Using Energy Balance in Porous Media to Determine Wettability

Abstract Recent derivation of a thermodynamically consistent contact angle estimates from high-resolution 3D x-ray imaging has proven successful to determine rock wettability based on energy balance assumptions. This method involves computing the differences in interfacial areas and curvatures from images acquired during a waterflood displacement, which are highly sensitive to the image resolution and segmentation quality. In this study, three different wettability rock samples were analysed, namely (i) a water-wet Bentheimer sandstone, (ii) a mixed-wet Ketton limestone, and (iii) an oil-wet reservoir carbonate. The average thermodynamic contact angles for the water-wet, mixed-wet, and oil-wet rock samples were 48.5° ± 5°, 121° ± 15°, and 111° ± 10° respectively. This work extends its novelty approach to analyse the spatial wettability variations by discretising each rock sample into smaller sections along the flow direction. A wider range of contact angle was calculated in the water-wet sample; however, because of the tiny sample size, a supplementary study is needed to further evaluate the local rock heterogeneity. Although the same wettability alteration protocol was implemented for mixed-wet and oil-wet rock samples, the displacement exhibited different behaviours. Interestingly, waterflooding in the mixed-wet rock governed by wettability control, in which water preferentially invades the more water-wet and then the more oil-wet regions of the pore spaces, resulting in an increase trend of contact angle over time. On the other hand, the oil-wet case has a more consistent contact angle because the pore filling sequence was controlled by the pore size; therefore, water was filling the larger pores preferentially.
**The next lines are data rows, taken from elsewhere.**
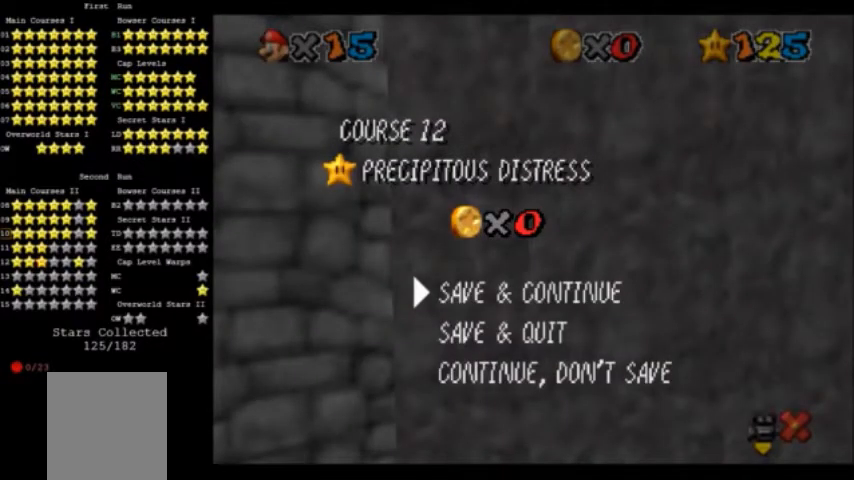
Gameplay with a controller (Nintendo layout); each line is a JSON object with the inputs held at the frame after it. "events" lists button and stick changes between this image and that frame as [ms after this image, input, new state], when the widget could be followed in between. Not read: L3 R3.
{"buttons": ["A"], "left_stick": "center", "events": [[401, "A", "down"]]}
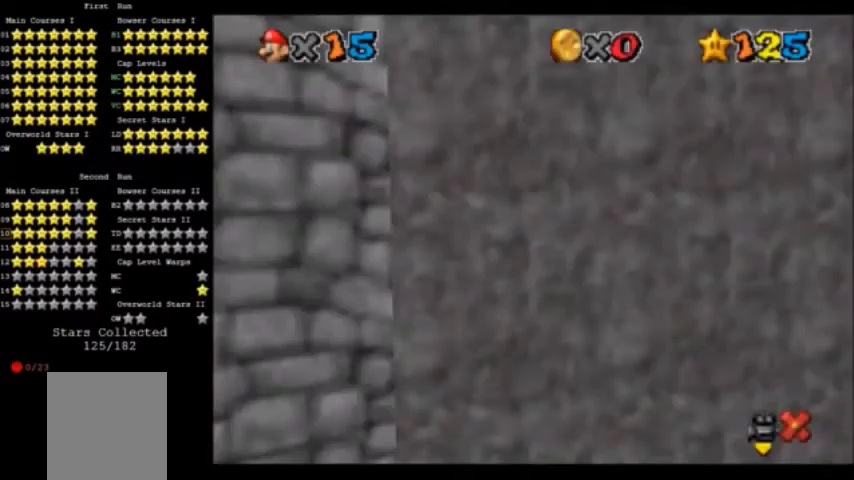
{"buttons": [], "left_stick": "center", "events": [[67, "A", "up"]]}
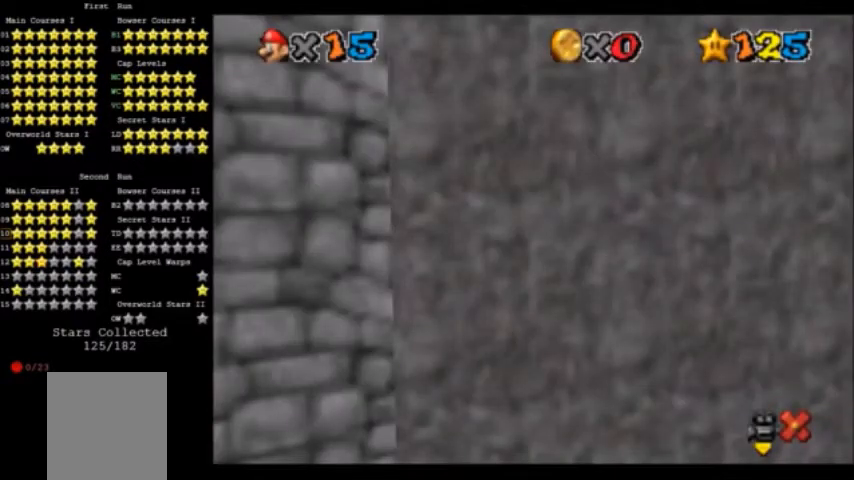
{"buttons": [], "left_stick": "center", "events": []}
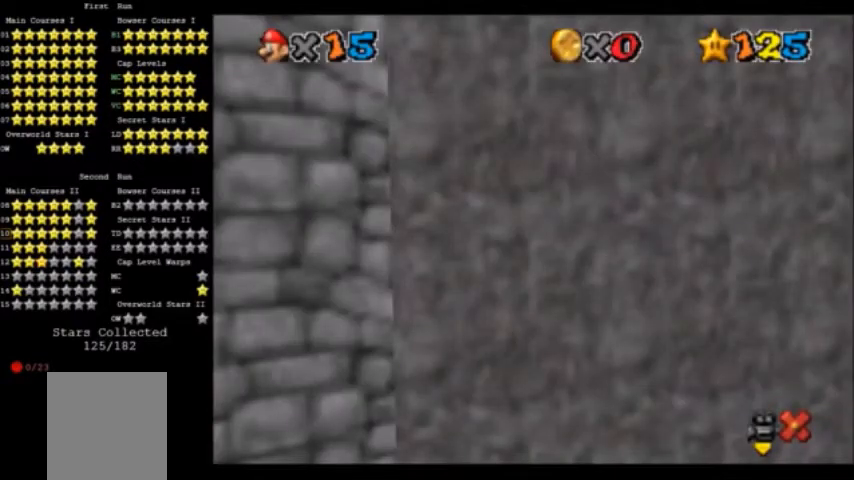
{"buttons": [], "left_stick": "center", "events": []}
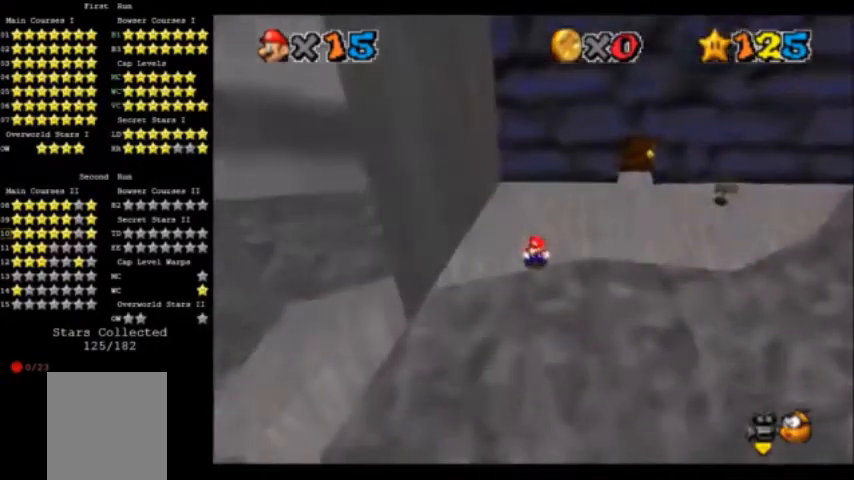
{"buttons": [], "left_stick": "center", "events": []}
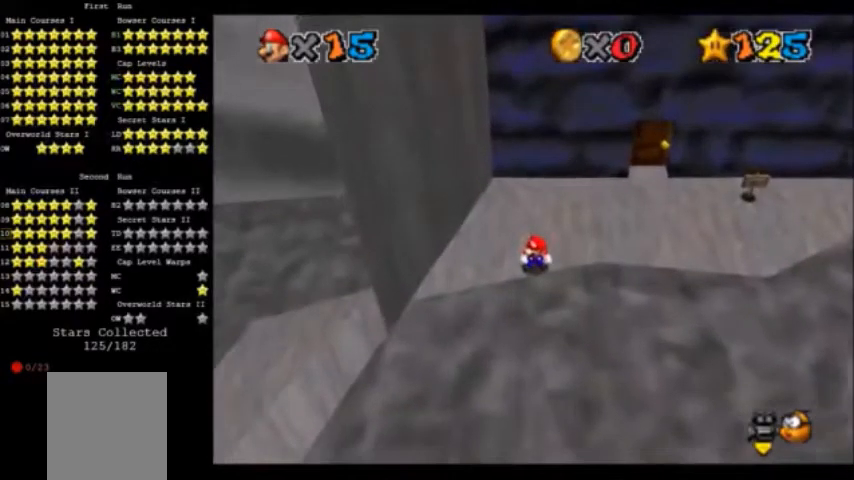
{"buttons": ["START"], "left_stick": "center", "events": [[67, "left_stick", "up"], [167, "C_DOWN", "down"], [200, "C_LEFT", "down"], [300, "left_stick", "center"], [334, "C_DOWN", "up"], [334, "C_LEFT", "up"], [367, "C_LEFT", "down"], [400, "C_DOWN", "down"], [500, "C_DOWN", "up"], [500, "C_LEFT", "up"], [500, "START", "down"]]}
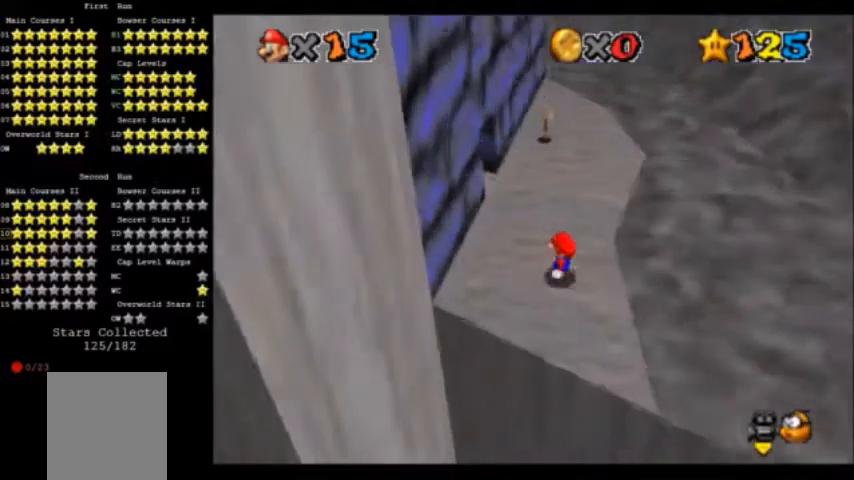
{"buttons": [], "left_stick": "left", "events": [[67, "START", "up"], [67, "left_stick", "left"], [234, "Z", "down"], [334, "A", "down"], [501, "A", "up"], [501, "Z", "up"]]}
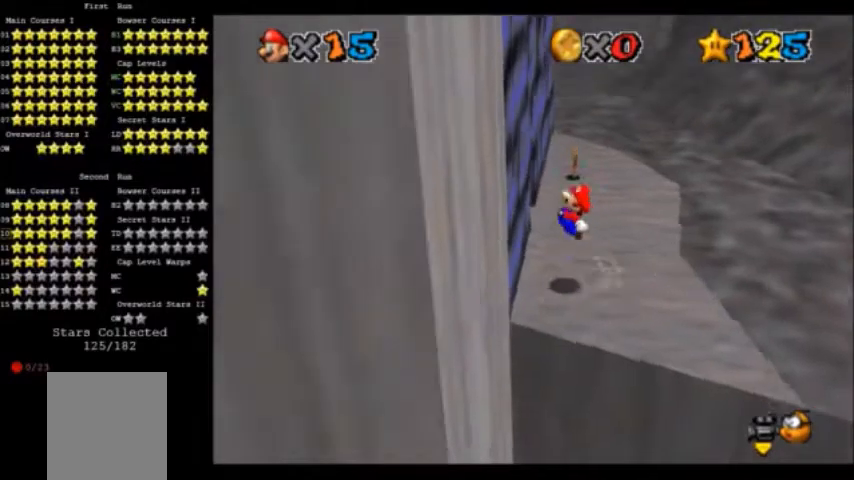
{"buttons": [], "left_stick": "up-left", "events": [[167, "A", "down"], [233, "A", "up"], [467, "left_stick", "up-left"]]}
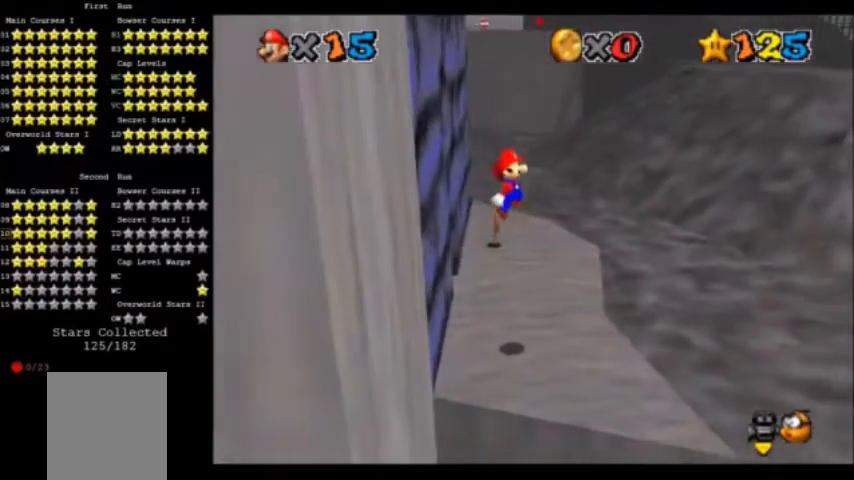
{"buttons": [], "left_stick": "center", "events": [[134, "C_DOWN", "down"], [134, "C_RIGHT", "down"], [167, "left_stick", "center"], [401, "C_DOWN", "up"], [401, "C_RIGHT", "up"]]}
Haines jump was observed in the oil-wet rock during the initial water displacement, resulting in the abrupt change of mean curvatures and capillary pressure. Positive curvatures and capillary pressure in water-wet rock measurements validated that oil bulges into the water, in contrast to the mixed-wet and oil-wet samples. For oil-wet case, capillary pressure has larger negative values, as compared to the mixed-wet, implying that water needs higher pressure to bulge into the oil in the pore spaces.